Together, Ukraine’s battlefield validations and a record U.S. Army contract worth nearly $1 billion have super-charged AeroVironment’s backlog to an all-time high and set the stage for FY 2026 sales guidance approaching the $2 billion mark.
What Is the Switchblade Family?
One-Way Precision in a Backpack
Switchblade 300: 2-kg, man-portable, anti-personnel loitering munition with a 10-km range and 15-min endurance, deployed by U.S. SOF since 2012.
Switchblade 600: 15-kg, ATGM-class warhead, 40-km range, designed to kill tanks or bunkers in a single strike.
Production Pipeline Is Expanding
A five-year U.S. Army IDIQ signed in 2024—valued “close to $1 billion”—locks in multi-service demand and funds a capacity ramp at AeroVironment’s new Virginia facility.
“Kamikaze” Drones on the Ukrainian Front
Tactical Edge on Contact Lines
The U.S. has shipped 700-plus Switchblade 300/600 units since 2022, alongside operator training.
May 13 2025 combat footage showed a Ukrainian Switchblade 600 demolishing a Russian Buk-M3 SAM launcher near Kreminna.
Similar clips from winter 2024-25 documented kills on Tor-M2 systems and armor columns, confirming lethality against point air-defence assets.
Operational Impact
Ukrainian brigades report using the drones to “sandbox” Russian manoeuvre forces—forcing vehicle crews to hide under camouflage nets and slowing counter-attacks in Donetsk and Kharkiv sectors.
AeroVironment’s Blow-Out Fiscal-Q4 2025
Metric | Q4 FY 25 | YoY Δ | FY 25 Total | Guidance FY 26 |
Revenue | $275.1 m | +40 % | $820.6 m | $1.9–2.0 bn |
Adj. EPS | $1.61 | +274 % | $3.21 | — |
Funded backlog | $726.6 m | +≈2× | — | — |
CEO Wahid Nawabi credited “record loitering-munition orders at home and abroad” for the surge and said BlueHalo’s pending integration will add electronic-warfare payload options for the Switchblade line.
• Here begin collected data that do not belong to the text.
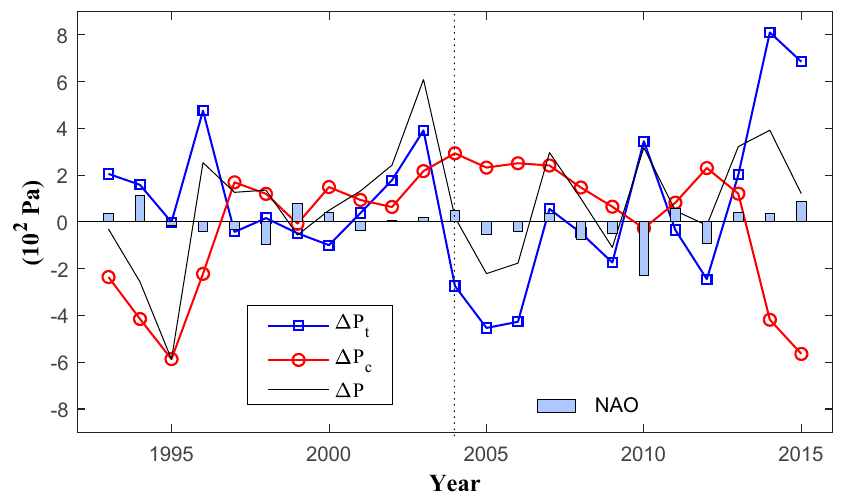
Figure 6. The variations of annual mean of ∆ P trop , ∆ P clin , and ∆ P. The positions of the selected grid points to calculate pressure difference on both sides of the GSR are shown in Figure 1.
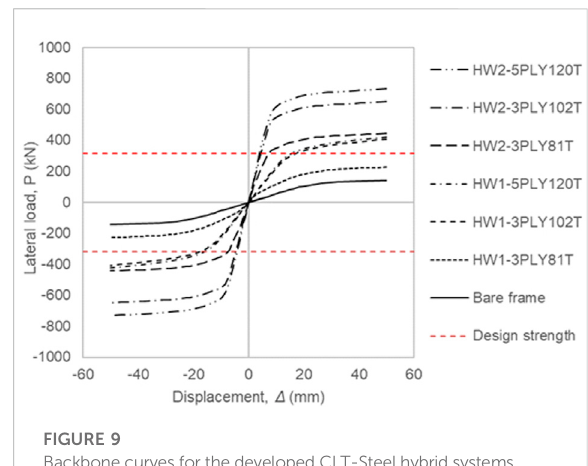
FIGURE 9 Backbone curves for the developed CLT-Steel hybrid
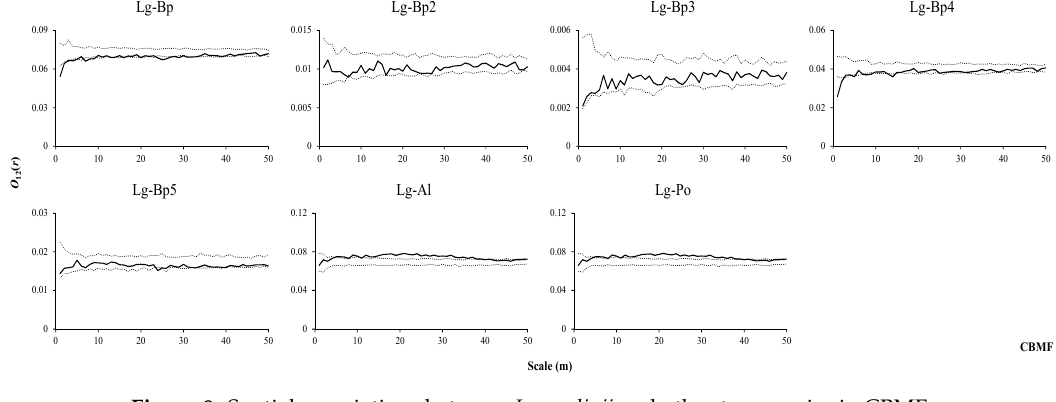
Figure 9. Spatial associations between L. gmelinii and other tree species in CBMF.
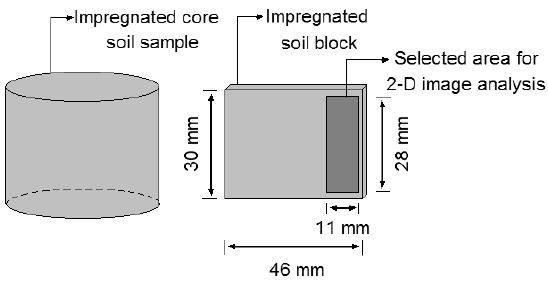
Fig. 1 – Schematic diagram of the soil block (4 . 6 × 3 . 0 cm 2 ) used for 2-D micromorphologic image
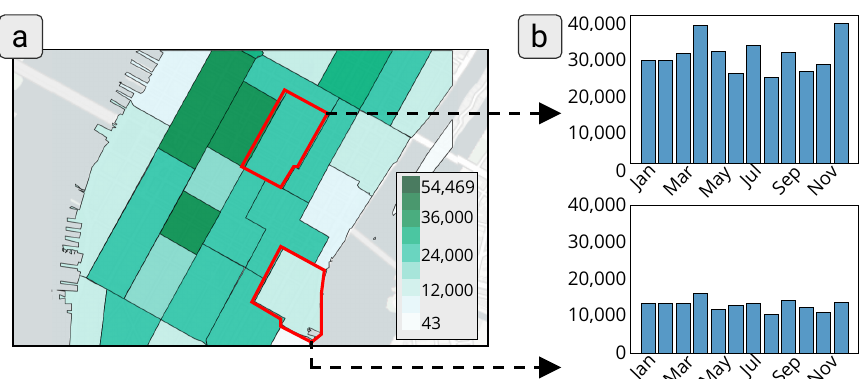
Figure 2. ( a ) A choropleth map showing the number of taxi trips in each neighborhood of Midtown Manhattan (NYC). ( b ) Each of these neighborhoods has an associated monthly distribution of the number of taxi trips, as highlighted for the regions of Midtown Center and Kips Bay ( b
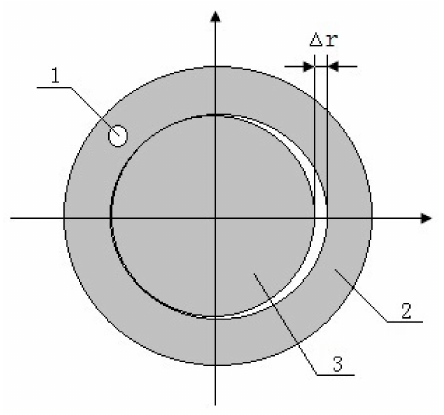
Figure 6. The deriving principle of additional unbalance. Notes: 1 unbalance mass; 2 balance disk; 3 spindle; ∆ r offset distance.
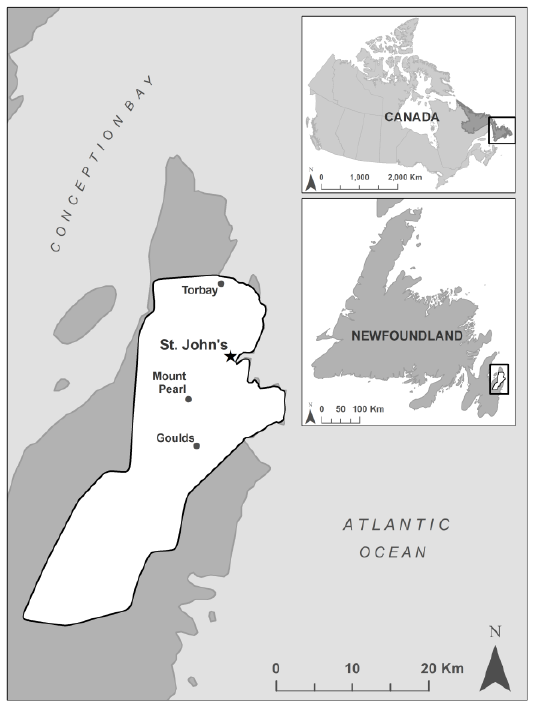
Figure 1. The location of study area.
Market Reaction – A 28 % Intraday Rocket
A Tuesday close of $193.28 jumped to an intraday high of $248.99, a 28.8 % surge, before settling ~25 % higher by the bell—AVAV’s steepest single-session rally since March 2024.
Why Investors Piled In
Beat-and-Raise Quarter: Revenue smashed LSEG consensus by ~$34 m; EPS exceeded street by 16 %.
Record Backlog: Switchblade contract wins drove backlog to $726 m, offering clear revenue visibility.
Ukraine Halo Effect: Front-line footage and after-action reports keep Switchblade in the headlines, validating the tech’s export appeal.
Looking Ahead
Industrial Scale-Up
Management projects doubling manufacturing output within 18 months to meet U.S. and allied orders; integration of BlueHalo’s laser-guided seeker tech is slated for FY 27.
Competitive Landscape
While Russia fields Geran-2 and Lancet drones, Western suppliers from Israel’s Rafael to Poland’s WB Group are chasing Ukraine-style demand spikes, pressuring AeroVironment to keep innovating on seeker autonomy and electronic-attack resilience.
Investor Takeaways
With defense budgets trending up across NATO and Asia-Pacific, AeroVironment’s loitering-munition niche positions it for outsized growth—but valuation now bakes in perfection after a 130 % run-up since January 2024, so expect volatility on contract timing and Ukraine war news-flow.